If there’s a technical term for what we’re presently seeing in this story arc it’s The Fog of Battle.[1] One thing is becoming clearer, though. Brad has found [2] that foreign central banks are increasingly at the short end of treasuries. That means if the yellow line ever starts to reverse, they’re mostly poised to get out of Dodge quite rapidly. This week’s Reuters report [3] waxed strangely poetic over the fact that foreign central banks are still buying Treasury Debt at all. Never mind that this week’s figure was down by nearly 2/3rds from last week’s. The report was, as usual, based on the weekly update from the NY Fed’s H.4.1 table site.[4] Here is Doom’s updated CSV version of the agencies and treasuries foreign central bank holdings data set.[5]

Central banks still did manage to buy a half-way respectable $7.940 billion in treasuries, but dumped a modest $3.504 billion in agencies. In the week, they were well below the billion-a-day+ uptake needed to support the US stimulus. Perhaps just a "breather" from the last couple of huge weekly buys.

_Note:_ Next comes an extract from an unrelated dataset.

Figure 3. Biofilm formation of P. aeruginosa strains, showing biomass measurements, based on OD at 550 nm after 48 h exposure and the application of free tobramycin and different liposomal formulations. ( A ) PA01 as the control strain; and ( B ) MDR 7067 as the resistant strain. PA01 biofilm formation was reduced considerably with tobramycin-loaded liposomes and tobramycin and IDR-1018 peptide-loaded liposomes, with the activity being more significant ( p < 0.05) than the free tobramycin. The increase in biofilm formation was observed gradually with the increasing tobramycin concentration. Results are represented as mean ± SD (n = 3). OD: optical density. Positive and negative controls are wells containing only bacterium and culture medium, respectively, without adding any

The red line is getting silly. The net move so far this year for cenbank holdings of Agency Debt is the size of a typical Yonkers NY strip mall. Agencies are down a microscopic $8 million since Dec 31st. If somebody’s been contracted to offset the actual foreign selling of agencies, they’d better put some variance into their counter-buys. Five months of perfectly flat results aren’t going to fool anyone.